Rock slide forces North Adams road closure

Editor's note: This story was updated on April 16, 2014 to correct Timothy Lescarbeau's title. Lescarbeau is the Commissioner of Public Services, not the Department of Public Works Commissioner.

NORTH ADAMS -- A rock slide and fears of more falling debris prompted city officials to shut down Route 8 near the Clarksburg border Tuesday.

Around 6 a.m., heavy rain dislodged the stones, which were held up in their descent by Jersey barriers installed along this particular section of the highway, known as Beaver Street and located north of Bluff Road.

A city work crew removed the stones, but the road remained closed through Tuesday and until further notice. Traffic on the well-used connector to Vermont was detoured.

"We're concerned the rest of [the bluff] might come down," Commissioner of Public Services Timothy Lescarbeau said. "There's one piece about the size of a small car that looks like it could go."

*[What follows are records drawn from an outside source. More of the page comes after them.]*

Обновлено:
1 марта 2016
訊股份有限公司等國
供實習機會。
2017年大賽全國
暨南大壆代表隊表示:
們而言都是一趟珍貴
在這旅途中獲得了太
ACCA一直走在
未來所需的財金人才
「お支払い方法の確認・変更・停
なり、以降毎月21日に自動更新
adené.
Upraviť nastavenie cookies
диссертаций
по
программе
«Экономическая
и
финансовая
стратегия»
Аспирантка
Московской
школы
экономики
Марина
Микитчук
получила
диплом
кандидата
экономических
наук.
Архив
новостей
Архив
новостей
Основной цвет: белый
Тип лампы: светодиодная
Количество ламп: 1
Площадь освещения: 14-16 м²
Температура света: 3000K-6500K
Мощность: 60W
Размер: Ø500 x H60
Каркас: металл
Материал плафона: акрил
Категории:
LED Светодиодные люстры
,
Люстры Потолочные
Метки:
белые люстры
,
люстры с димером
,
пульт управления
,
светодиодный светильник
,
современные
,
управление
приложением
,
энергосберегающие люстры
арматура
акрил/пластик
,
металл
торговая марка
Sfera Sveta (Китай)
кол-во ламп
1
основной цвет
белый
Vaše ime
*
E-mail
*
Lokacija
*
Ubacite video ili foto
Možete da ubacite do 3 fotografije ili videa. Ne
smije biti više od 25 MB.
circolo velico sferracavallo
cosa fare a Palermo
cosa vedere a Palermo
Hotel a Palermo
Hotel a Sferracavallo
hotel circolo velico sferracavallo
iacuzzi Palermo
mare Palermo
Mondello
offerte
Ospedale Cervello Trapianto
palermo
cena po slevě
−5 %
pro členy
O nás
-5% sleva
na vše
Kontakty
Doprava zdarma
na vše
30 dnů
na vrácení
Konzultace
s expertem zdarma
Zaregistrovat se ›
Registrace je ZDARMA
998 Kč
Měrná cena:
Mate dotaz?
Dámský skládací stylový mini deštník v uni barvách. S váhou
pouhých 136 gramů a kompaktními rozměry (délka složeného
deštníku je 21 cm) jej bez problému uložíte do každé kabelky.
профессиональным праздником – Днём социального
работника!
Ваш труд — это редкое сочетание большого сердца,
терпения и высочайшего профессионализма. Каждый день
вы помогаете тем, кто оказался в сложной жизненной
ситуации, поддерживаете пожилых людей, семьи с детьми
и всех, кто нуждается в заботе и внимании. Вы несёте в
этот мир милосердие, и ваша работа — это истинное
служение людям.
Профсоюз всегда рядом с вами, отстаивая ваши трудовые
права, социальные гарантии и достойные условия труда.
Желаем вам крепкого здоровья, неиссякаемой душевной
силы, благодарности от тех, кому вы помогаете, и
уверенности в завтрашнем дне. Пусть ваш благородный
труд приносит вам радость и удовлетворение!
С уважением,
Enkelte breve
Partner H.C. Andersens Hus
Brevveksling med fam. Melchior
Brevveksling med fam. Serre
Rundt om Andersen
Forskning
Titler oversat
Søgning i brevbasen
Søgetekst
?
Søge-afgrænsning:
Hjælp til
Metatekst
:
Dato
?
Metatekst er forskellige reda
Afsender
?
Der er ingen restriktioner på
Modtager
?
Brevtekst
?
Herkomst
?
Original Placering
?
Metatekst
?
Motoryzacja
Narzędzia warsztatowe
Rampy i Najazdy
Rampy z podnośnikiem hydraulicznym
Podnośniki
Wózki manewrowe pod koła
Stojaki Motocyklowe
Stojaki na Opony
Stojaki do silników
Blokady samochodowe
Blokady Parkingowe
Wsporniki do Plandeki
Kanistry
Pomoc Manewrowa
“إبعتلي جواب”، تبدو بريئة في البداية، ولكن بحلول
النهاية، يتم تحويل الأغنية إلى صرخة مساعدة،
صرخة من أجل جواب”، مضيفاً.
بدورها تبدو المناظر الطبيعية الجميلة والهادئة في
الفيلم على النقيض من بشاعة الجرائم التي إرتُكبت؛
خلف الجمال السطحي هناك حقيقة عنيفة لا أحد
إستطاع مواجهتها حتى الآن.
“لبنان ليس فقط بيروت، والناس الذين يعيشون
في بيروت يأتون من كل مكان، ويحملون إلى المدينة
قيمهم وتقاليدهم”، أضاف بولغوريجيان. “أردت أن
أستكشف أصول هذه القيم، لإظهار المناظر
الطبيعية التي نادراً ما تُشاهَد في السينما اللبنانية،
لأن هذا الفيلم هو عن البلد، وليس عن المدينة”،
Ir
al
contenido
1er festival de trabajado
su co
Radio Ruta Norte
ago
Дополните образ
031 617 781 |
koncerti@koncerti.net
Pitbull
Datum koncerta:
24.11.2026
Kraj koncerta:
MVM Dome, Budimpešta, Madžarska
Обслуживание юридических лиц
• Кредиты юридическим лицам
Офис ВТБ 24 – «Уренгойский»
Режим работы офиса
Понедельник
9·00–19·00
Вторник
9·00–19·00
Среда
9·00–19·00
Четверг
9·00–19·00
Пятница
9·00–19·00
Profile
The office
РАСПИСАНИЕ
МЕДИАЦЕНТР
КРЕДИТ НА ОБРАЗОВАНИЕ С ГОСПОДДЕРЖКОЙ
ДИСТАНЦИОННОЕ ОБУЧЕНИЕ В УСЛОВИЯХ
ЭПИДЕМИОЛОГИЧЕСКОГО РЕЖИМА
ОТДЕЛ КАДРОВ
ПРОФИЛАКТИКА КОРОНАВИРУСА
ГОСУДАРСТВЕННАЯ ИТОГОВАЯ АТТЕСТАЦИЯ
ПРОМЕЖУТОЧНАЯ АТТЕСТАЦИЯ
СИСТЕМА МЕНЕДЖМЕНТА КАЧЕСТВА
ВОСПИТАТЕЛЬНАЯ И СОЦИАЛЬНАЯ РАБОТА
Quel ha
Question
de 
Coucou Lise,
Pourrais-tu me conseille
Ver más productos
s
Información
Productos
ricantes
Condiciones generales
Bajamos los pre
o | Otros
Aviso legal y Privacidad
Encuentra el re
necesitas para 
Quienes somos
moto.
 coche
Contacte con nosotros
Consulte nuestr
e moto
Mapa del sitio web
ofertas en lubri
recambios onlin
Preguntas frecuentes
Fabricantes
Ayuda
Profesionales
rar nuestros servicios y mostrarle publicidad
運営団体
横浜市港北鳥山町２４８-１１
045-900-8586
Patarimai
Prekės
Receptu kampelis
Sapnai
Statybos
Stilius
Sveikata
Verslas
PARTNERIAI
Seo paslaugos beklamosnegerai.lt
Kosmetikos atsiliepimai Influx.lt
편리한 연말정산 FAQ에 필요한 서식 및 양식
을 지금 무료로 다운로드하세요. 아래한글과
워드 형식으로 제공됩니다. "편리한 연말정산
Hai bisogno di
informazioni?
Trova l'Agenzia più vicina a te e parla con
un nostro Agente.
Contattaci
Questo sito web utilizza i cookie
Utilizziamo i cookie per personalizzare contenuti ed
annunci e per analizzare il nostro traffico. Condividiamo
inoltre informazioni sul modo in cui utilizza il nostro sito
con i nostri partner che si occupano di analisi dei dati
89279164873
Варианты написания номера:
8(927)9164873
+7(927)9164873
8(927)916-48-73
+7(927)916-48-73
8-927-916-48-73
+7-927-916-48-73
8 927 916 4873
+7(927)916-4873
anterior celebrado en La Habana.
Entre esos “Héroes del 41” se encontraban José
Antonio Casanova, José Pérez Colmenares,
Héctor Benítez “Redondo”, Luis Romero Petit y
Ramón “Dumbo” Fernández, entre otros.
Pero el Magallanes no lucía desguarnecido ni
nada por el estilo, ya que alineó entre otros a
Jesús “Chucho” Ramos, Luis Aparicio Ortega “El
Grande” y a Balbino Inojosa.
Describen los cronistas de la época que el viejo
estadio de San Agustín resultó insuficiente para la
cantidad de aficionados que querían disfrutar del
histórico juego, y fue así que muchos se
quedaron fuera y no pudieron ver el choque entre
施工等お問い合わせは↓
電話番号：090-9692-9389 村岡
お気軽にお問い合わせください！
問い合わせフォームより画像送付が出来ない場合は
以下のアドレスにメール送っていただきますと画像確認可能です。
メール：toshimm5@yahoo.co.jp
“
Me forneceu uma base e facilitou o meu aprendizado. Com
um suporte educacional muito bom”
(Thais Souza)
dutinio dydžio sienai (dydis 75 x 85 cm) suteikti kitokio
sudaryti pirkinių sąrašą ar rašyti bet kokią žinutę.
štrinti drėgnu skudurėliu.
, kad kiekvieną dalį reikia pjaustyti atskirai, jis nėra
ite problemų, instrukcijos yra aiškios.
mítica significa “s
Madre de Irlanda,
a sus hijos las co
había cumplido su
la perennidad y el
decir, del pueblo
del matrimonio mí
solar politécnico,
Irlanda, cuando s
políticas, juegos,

Geologists called out from Boston are expected to observe the bluff today to "evaluate the situation and advise accordingly," reported North Adams Mayor Richard Alcombright in a statement Tuesday afternoon.

Lescarbeau said he expects to reopen the road today, perhaps in a one lane capacity.

Tuesday's rock slide came amid a day of heavy rain, with most of the Berkshires seeing close to 1 1/2 inches of fall.

The rain added volume to local rivers already swollen with snowmelt after a relatively heavy winter. Lescarbeau and other local highway departments saw potential for flooding Tuesday night.

The National Weather Service's office in Albany, N.Y., expected precipitation in the Berkshires to taper off around 1 a.m. today.

"We're seeing high pressure into the [Berkshire area] and cooler temperatures over the next several days," meteorologist Vasil Koleci said. "Highs will be only in the low- to mid-40s. It's a pretty big temperature change after the warm weekend."

Koleci said the office was predicting worse flooding in the Adirondack region and north of Lake George, because a more substantial snowpack existed in these areas.